=== Фрагмент текста ===
_____

Шпенглер. Закат Европы. Введение. (1092217), страница 5
Текст из файла (страница 5)
8
В настоящее время мы мыслим частями света. Только наши философы и историки не усвоили еще этого. Какое же значение могут иметь для нас понятия и перспективы, притязающие на универсальную значимость, но не простирающиеся своим горизонтом дальше духовной атмосферы западноевропейского человека?
Рассмотрим в этой связи наши лучшие книги. Когда Платон говорит о человечестве, он имеет в виду эллинов в противоположность варварам. Это полностью соответствует аисторическому стилю античной жизни и мысли и приводит с учетом этой предпосылки к выводам, являющимся правильными и многозначительными для греков. Когда же философствует Кант, скажем, над этическими идеалами, он утверждает значимость своих положений для людей всех типов и времен. Он не высказывает этого лишь по той причине, что это разумеется само собой для него и его читателей. В своей эстетике он формулирует не принцип искусства Фидия или искусства Рембрандта, а принцип искусства вообще. Но то, что он констатирует как необходимые формы мышления, есть лишь необходимые формы западного мышления. Уже один взгляд на Аристотеля и его существенно иные результаты должен был бы показать, что здесь налицо саморефлексия не менее ясного, но иначе устроенного ума. Русскому мышлению столь же чужды категории западного мышления, как последнему—категории китайского или греческого. Действительное и безостаточное понимание античных первоглаголов столь же для нас невозможно, как понимание русских * и индийских, а для современного китайца и араба с их совершенно иначе устроенным интеллектом философия от Бэкона до Канта не больше чем курьез.
Вот чего недостает западному мыслителю и чего как раз ему-то и не должно было недоставать: прозрения в исторически относительный характер собственных выводов, которые и сами являются выражением одного-единственного, и только этого одного, существования; знания необходимых границ их значимости; убеждения, что его «непреложные истины» и «вечные достижения» истинны только для него и вечны в его аспекте мира и что долг его — искать за ними истины, с такою же уверенностью высказанные человеком других культур. Это требуется для полноты любой философии будущего. Это и значит понимать язык форм истории, живого мира. Здесь нет ничего постоянного и всеобщего. Пусть же не говорят впредь о формах мышления вообще, принципе трагического вообще, задаче государства вообще. Общеобязательность есть всегда лишь ложное заключение от себя к другим.
* Т. 2, с. 361 прим. Основная идея дарвинизма представляется истинному русскому столь же нелепой, как основная идея коперниканской системы — истинному арабу.

_____

=== Набор заданий ===
1: Кого, согласно отрывку из «Заката Европы», имеет в виду Платон, когда говорит о человечестве?
2: Продолжите отрывок из «Заката Европы» с того места, на котором он заканчивается.
Строки, приведённые далее, никак не связаны с отрывком из «Заката Европы».

_____

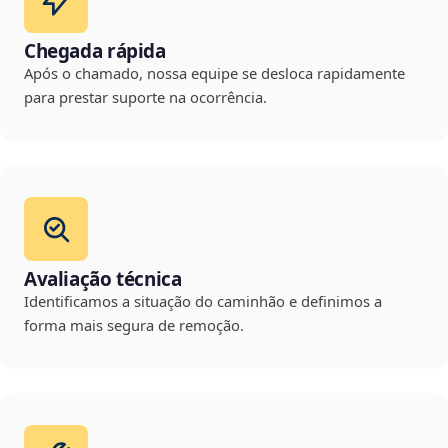
Chegada rápida
Após o chamado, nossa equipe se desloca rapidamente
para prestar suporte na ocorrência.
Avaliação técnica
Identificamos a situação do caminhão e definimos a
forma mais segura de remoção.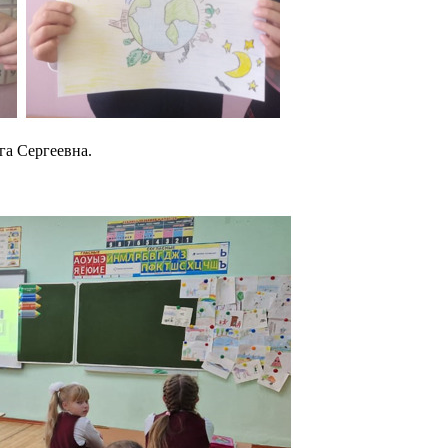
Сергеевна.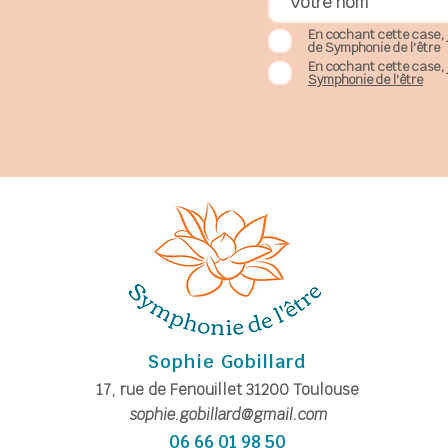
En cochant cette case, 
de Symphonie de l'être
En cochant cette case, 
Symphonie de l'être
Sophie Gobillard
17, rue de Fe
nouillet
31200
Toulouse
sophie.gobillard@gmail.com
06 66 01 98 50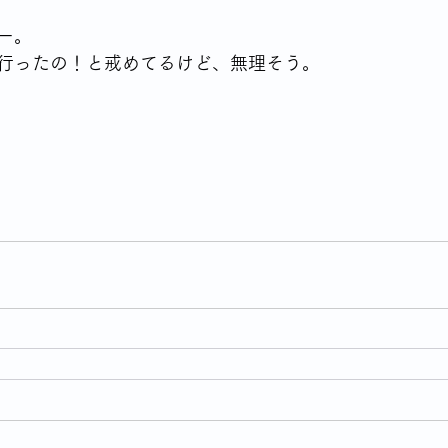
ー。
行ったの！と戒めてるけど、無理そう。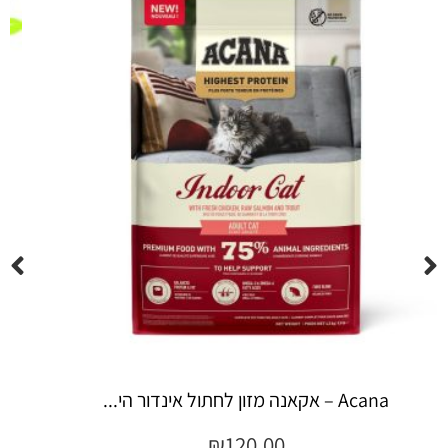
Espree – שמפו 355 מ"ל יערות ה...
₪
45.00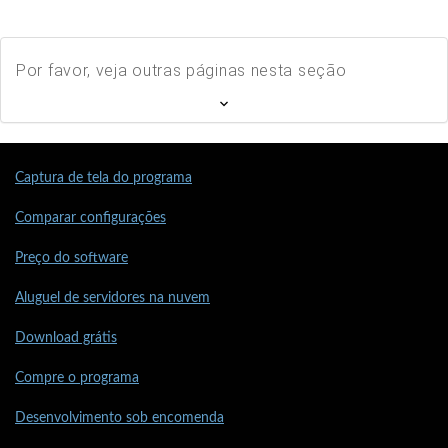
Por favor, veja outras páginas nesta seção
Captura de tela do programa
Comparar configurações
Preço do software
Aluguel de servidores na nuvem
Download grátis
Compre o programa
Desenvolvimento sob encomenda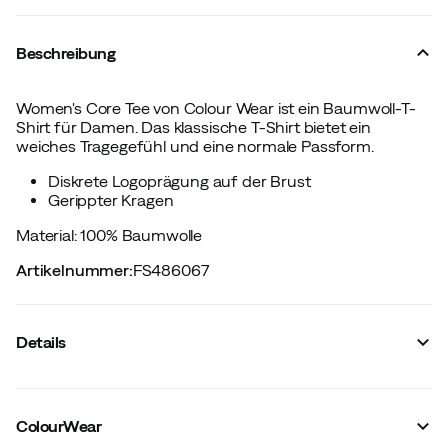
Beschreibung
Women's Core Tee von Colour Wear ist ein Baumwoll-T-
Shirt für Damen. Das klassische T-Shirt bietet ein
weiches Tragegefühl und eine normale Passform.
Diskrete Logoprägung auf der Brust
Gerippter Kragen
Material: 100% Baumwolle
Artikelnummer
:
FS486067
Details
Hersteller-Farbbezeichnung
:
Black
Reißverschluss
:
Nein
ColourWear
Knopfleiste
:
Nein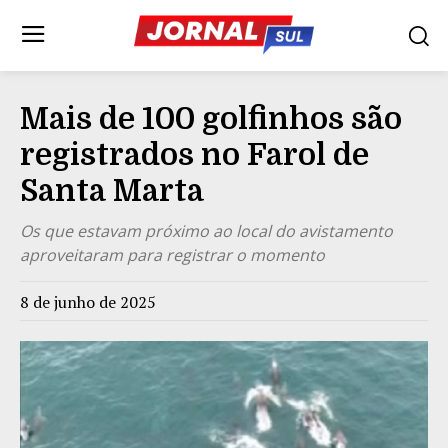
Mais de 100 golfinhos são
registrados no Farol de
Santa Marta
Os que estavam próximo ao local do avistamento
aproveitaram para registrar o momento
8 de junho de 2025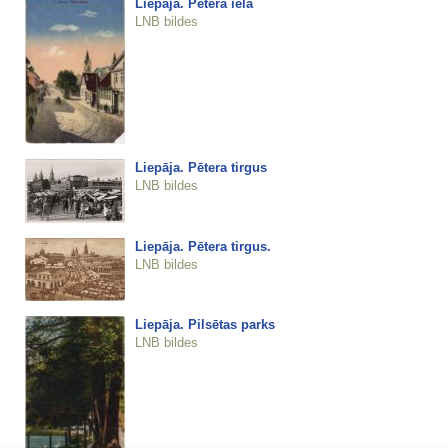
Liepāja. Pētera iela
LNB bildes
Liepāja. Pētera tirgus
LNB bildes
Liepāja. Pētera tirgus.
LNB bildes
Liepāja. Pilsētas parks
LNB bildes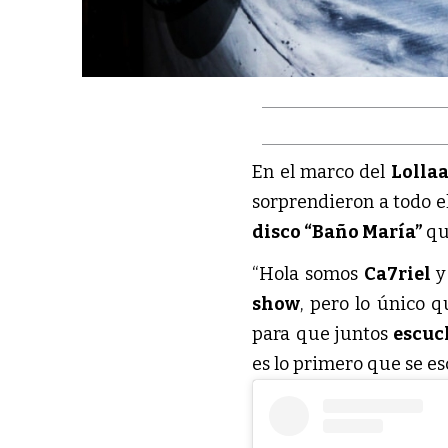
En el marco del 
Lolla
sorprendieron a todo el
disco “Baño María” 
qu
“Hola somos 
Ca7riel 
y
show
, pero lo único q
para que juntos 
escuc
es lo primero que se es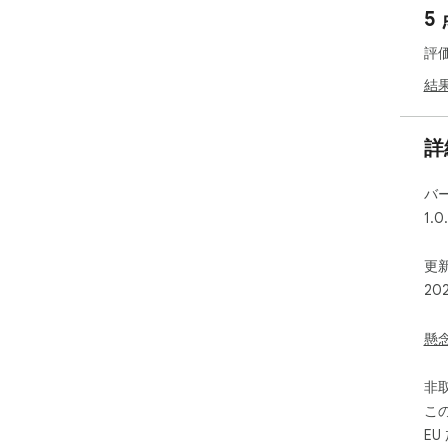
5
評
結
詳
バ
1.0
更新
20
懸
非
こ
E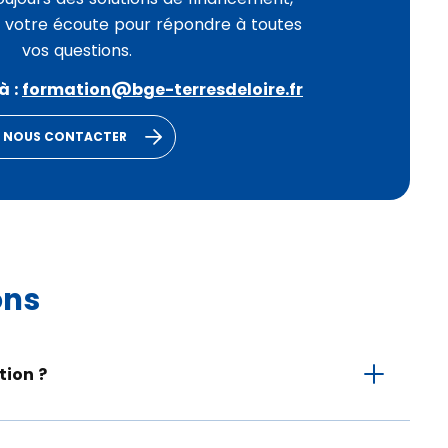
à votre écoute pour répondre à toutes
vos questions.
à :
formation@bge-terresdeloire.fr
NOUS CONTACTER
ons
ion ?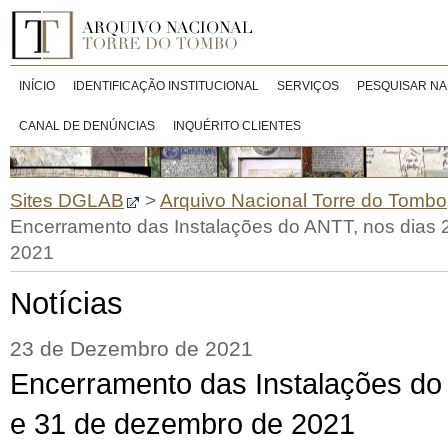
INÍCIO
IDENTIFICAÇÃO INSTITUCIONAL
SERVIÇOS
PESQUISAR NA
CANAL DE DENÚNCIAS
INQUÉRITO CLIENTES
Sites DGLAB
>
Arquivo Nacional Torre do Tombo
Encerramento das Instalações do ANTT, nos dias 
2021
Notícias
23 de Dezembro de 2021
Encerramento das Instalações do
e 31 de dezembro de 2021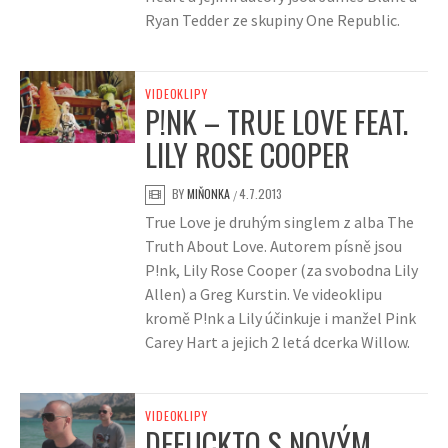
Ryan Tedder ze skupiny One Republic.
VIDEOKLIPY
P!NK – TRUE LOVE FEAT.
LILY ROSE COOPER
BY
MIŇONKA
4.7.2013
/
True Love je druhým singlem z alba The
Truth About Love. Autorem písně jsou
P!nk, Lily Rose Cooper (za svobodna Lily
Allen) a Greg Kurstin. Ve videoklipu
kromě P!nk a Lily účinkuje i manžel Pink
Carey Hart a jejich 2 letá dcerka Willow.
VIDEOKLIPY
DEFUCKTO S NOVÝM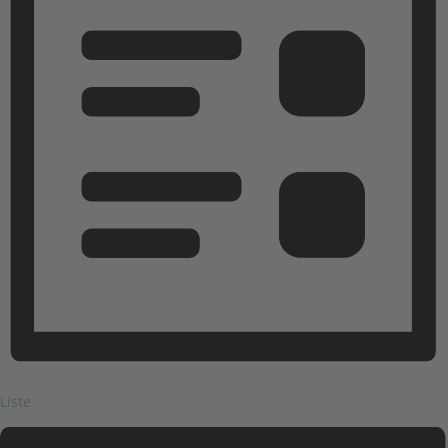
Liste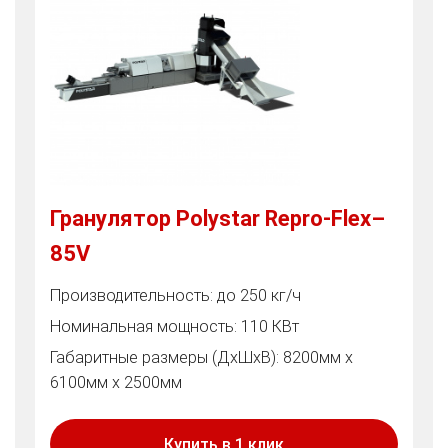
Гранулятор Polystar Repro-Flex–
85V
Производительность: до 250 кг/ч
Номинальная мощность: 110 КВт
Габаритные размеры (ДхШхВ): 8200мм х
6100мм х 2500мм
Купить в 1 клик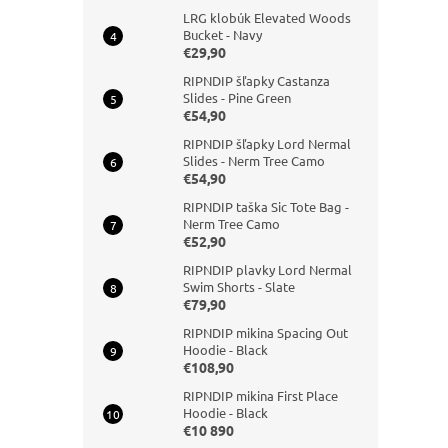
LRG klobúk Elevated Woods
Bucket - Navy
€29,90
RIPNDIP šľapky Castanza
Slides - Pine Green
€54,90
RIPNDIP šľapky Lord Nermal
Slides - Nerm Tree Camo
€54,90
RIPNDIP taška Sic Tote Bag -
Nerm Tree Camo
€52,90
RIPNDIP plavky Lord Nermal
Swim Shorts - Slate
€79,90
RIPNDIP mikina Spacing Out
Hoodie - Black
€108,90
RIPNDIP mikina First Place
Hoodie - Black
€10 890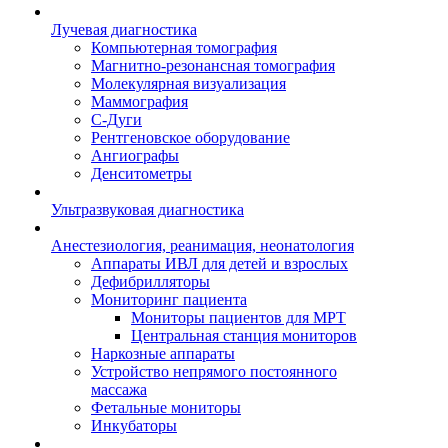
Лучевая диагностика
Компьютерная томография
Магнитно-резонансная томография
Молекулярная визуализация
Маммография
С-Дуги
Рентгеновское оборудование
Ангиографы
Денситометры
Ультразвуковая диагностика
Анестезиология, реанимация, неонатология
Аппараты ИВЛ для детей и взрослых
Дефибрилляторы
Мониторинг пациента
Мониторы пациентов для МРТ
Центральная станция мониторов
Наркозные аппараты
Устройство непрямого постоянного
массажа
Фетальные мониторы
Инкубаторы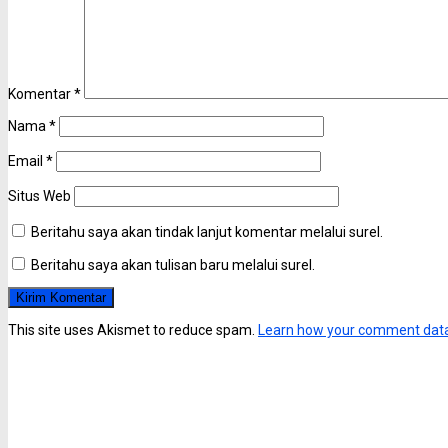
Komentar
*
Nama
*
Email
*
Situs Web
Beritahu saya akan tindak lanjut komentar melalui surel.
Beritahu saya akan tulisan baru melalui surel.
This site uses Akismet to reduce spam.
Learn how your comment data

_____

=== Пронумерованные ответы ===
1: Эллинов в противоположность варварам.

2:
Гораздо более сомнительной становится картина, когда мы обращаемся к мыслителям западноевропейской современности, начиная с Шопенгауэра,— там, где центр тяжести философствования смещается с абстрактно-систематического в практически-этическое и вместо проблемы познания выступает проблема жизни (воли к жизни, к власти, к действию). Здесь рассмотрению подвергается уже не идеальная абстракция «человек», как у Канта, но действительный человек, который в историческое время обитает на земной поверхности в качестве первобытного или культурного существа, принадлежащего к определенной народности, и то, что структура высших понятий определяется все еще схемой «Древний мир — Средние века — Новое время» и связанной с нею локализацией, выглядит просто бессмысленным. Но ситуация именно такова.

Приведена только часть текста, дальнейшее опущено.